第五話 「立派になったな」
21時をオーバーしてしまいました。
本当に申し訳ありません。
データが一度飛んでしまい、急いで書き直したので文体も荒いかもしれません。
全員の話を聞き終わると、僕は疲労感から壁の近くの椅子に腰を下ろした。
流石に疲れた。全員の話を聞くのに三時間は優にかかってしまったし。
父の云う通り、僕と同じくらいの貴族の子はたくさんいて、それはとても僥倖だった。
尤も、全員僕よりは年上みたいだったけど。
座っている間に誰かが話しかけてくることはなく、皆は皆で思い思いに漫談し、パーティーを楽しんでくれているようだった。

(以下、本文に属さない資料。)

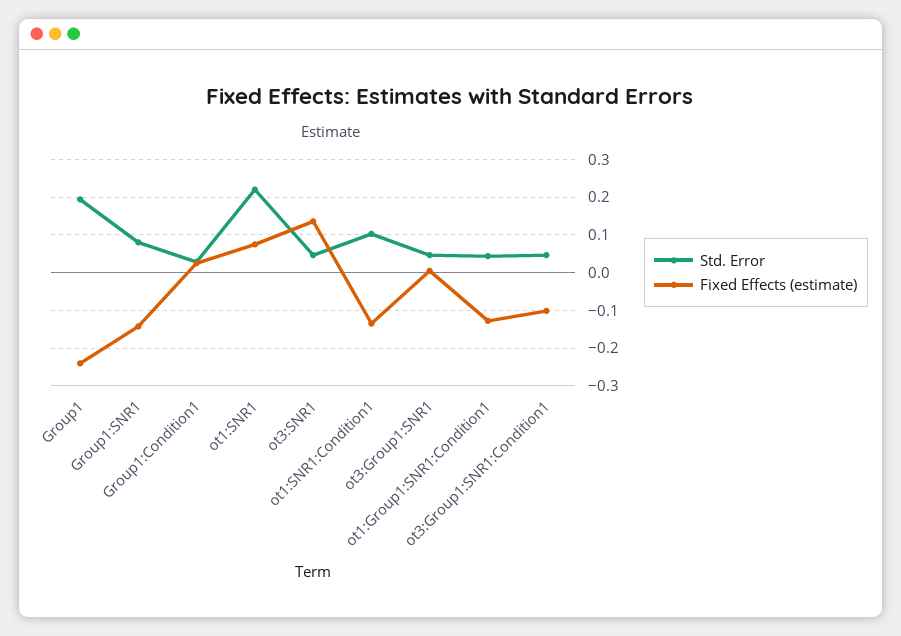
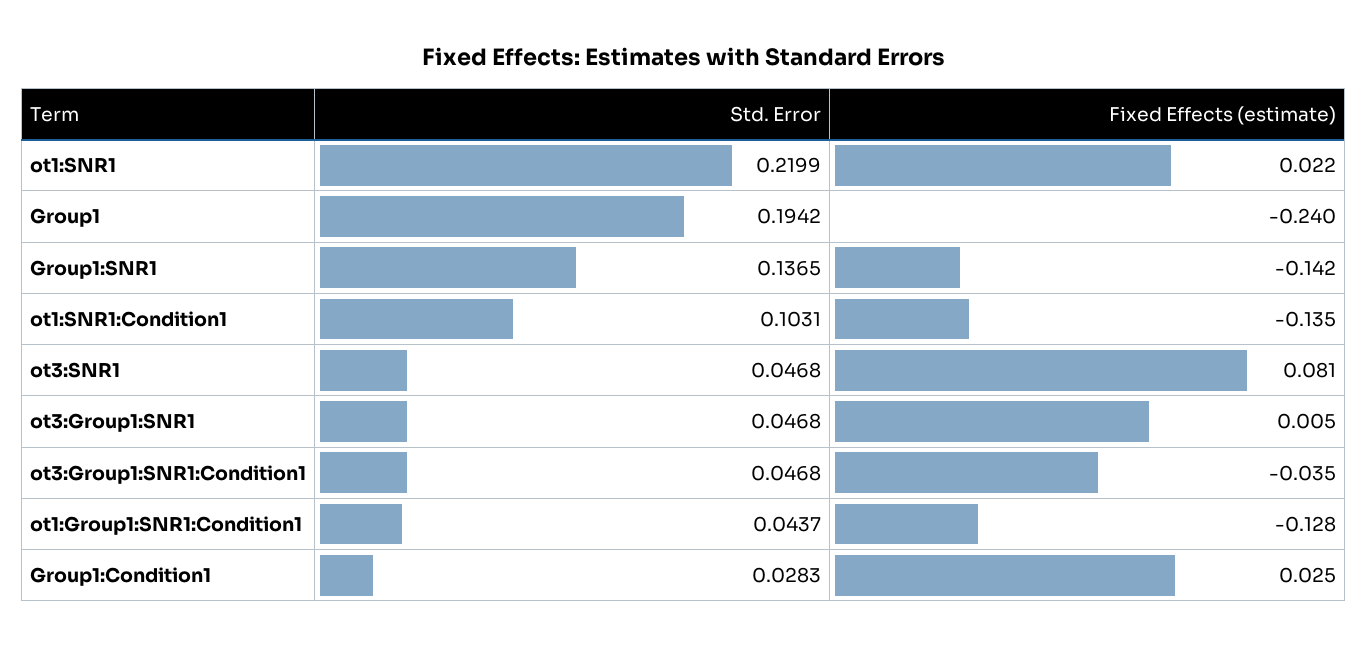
Std. Error, Group1:SNR1: 0.08 -> 0.1365
Fixed Effects (estimate), ot1:SNR1: 0.08 -> 0.022
Fixed Effects (estimate), ot3:SNR1: 0.14 -> 0.081
Fixed Effects (estimate), ot3:Group1:SNR1:Condition1: -0.1 -> -0.035

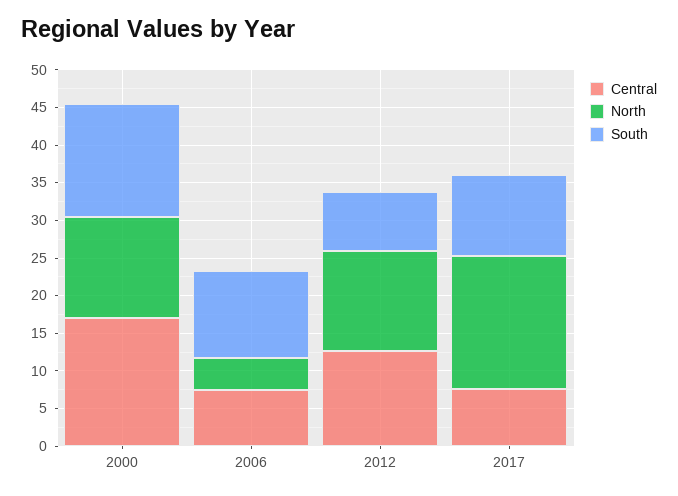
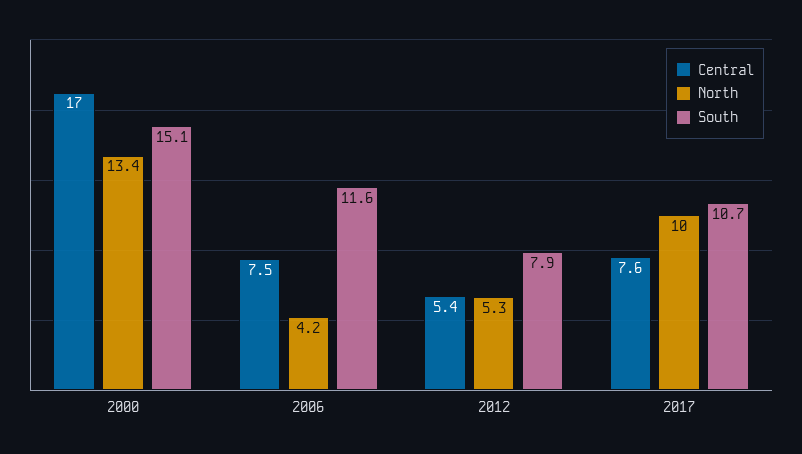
Central, 2012: 12.5 -> 5.4
North, 2012: 12.5 -> 5.3
North, 2017: 17.5 -> 10

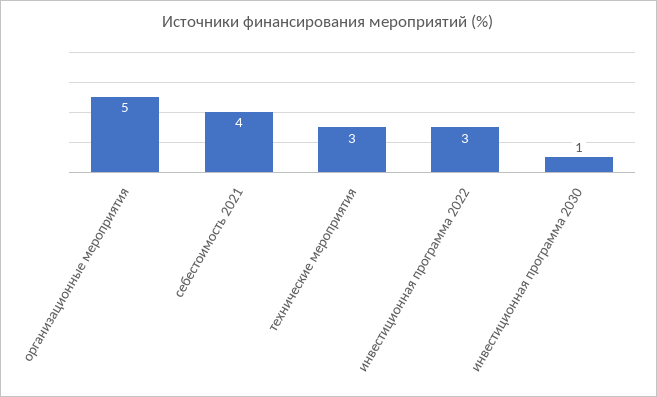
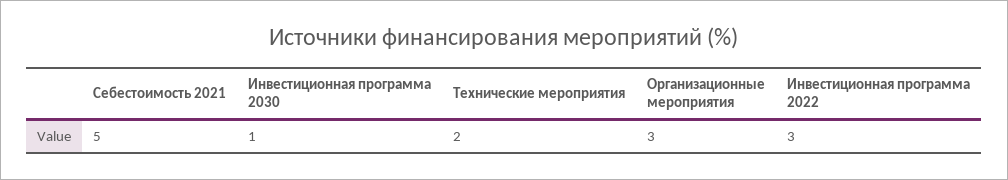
организационные мероприятия: 5 -> 3
себестоимость 2021: 4 -> 5
технические мероприятия: 3 -> 2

うなだれたまましばらくいると、誰かが近づいてきたのがわかった。
「どうだ、エイリアス。パーティーは楽しめているか?」
声から、それが父であることがわかった。
座ったままでは失礼かと思い、立ち上がる。
「はい、お陰様でとても」
「ははは。遠慮することはないのだぞ。私も経験したことがあるからわかる。話を聞くのが大変で、それどころではないことくらいはな」
……見破られてる。まあ当然か。
「すいません」
「謝るほどのことでもない。お前に話を聞いてもらった貴族はみな嬉しそうにしていた。私も誇らしい」
そういわれると、少しうれしい。
生前から、人の話を聞くのには自信があった。以外と何にでも関心を持てる性格が幸いしたのかもしれない。
「父さんも僕と同じように、育てられたのですか?」
「その通りだ。ナインハイト家の当主に目されたものは全員通る道と言える。民と同じ生活をし、民と接し、民を知り。そうすることで民の求める執政を行う。私たちの責任は、王に次いで重いと言える。できることは、すべてやらねばならないのだ」
民を知り、民を想う。
それは、僕の国の衆議院の在り方に近い気がした。
「私達は、貴族だ。恵まれているかもしれないが、それは私たちが偉いからでは、決してない。民が我々を信頼し、懸命に働いてくれているからだ。ならばその期待を、思いを。間違っても裏切るわけにはいかないのだよ。民に幸せを、恵みを与える。民を悲しませるような結果にしないために。より良い政治を行い続けることが我々の使命だ。アーガス領は、その面において最も重大な場所なのだ。王国にとってもな」
王国は、平和な土地だ。
しかしその平和には、頭に比較的、という言葉が付く。
国内でも街を出て道を外れれば凶暴な動物はもちろん、蛮族だっている。
<騎士>や<冒険者>がいなければ、その数を抑えることもできない。
それに王国の東に接するメルコス平野。
蛮族と騎士が武力によって衝突しあい、今は拮抗しているが、万が一食い破られれば民は大勢死ぬ。
そうさせないためにも、執政は絶対にしくじれない。
メルコス平野に接している、王国で最も東にある領はほかでもない、アーガス領なのだから。
父がちらりと壁にかかった時計を見た。
僕もつられてそちらを視ると、時刻はもう夜になっている。
「……もう、このような時間か。結局私も長々と話をしてしまったな」
「いえ、大変ためになるお話でした」
「そうか。皆が笑顔だった理由がわかる。──立派になったな、エイリアス」
父が僕の頭を撫でた。
少しだけ、誇らしい気持ちになった。
父が階段を上ると、皆の視線が壇上に集まった。
「皆様、本日は遠いなか、我が息子を祝うために足を運んでいただきありがとうございます。もう夜も遅い。誠に名残惜しく思いますが、本日のパーティーはここまでとさせていただきます。皆様、お楽しみいただけたでしょうか」
わっと拍手が起きた。
それを受けた父が、笑顔で続ける。
「大変嬉しく思います。では、皆様、ありがとうございました。お気をつけて、お帰りください」
再度鳴る拍手と、深く礼をする父。
僕はそれを見て、誇らしく思えた。
──音もなく、ドアが開いた。
奇妙な違和感。恐怖感。威圧感がどうしてかにじみ出ている。
理由は、明白だった。
そこに、得体のしれない長身の男が拍手をしながら佇んでいたからだ。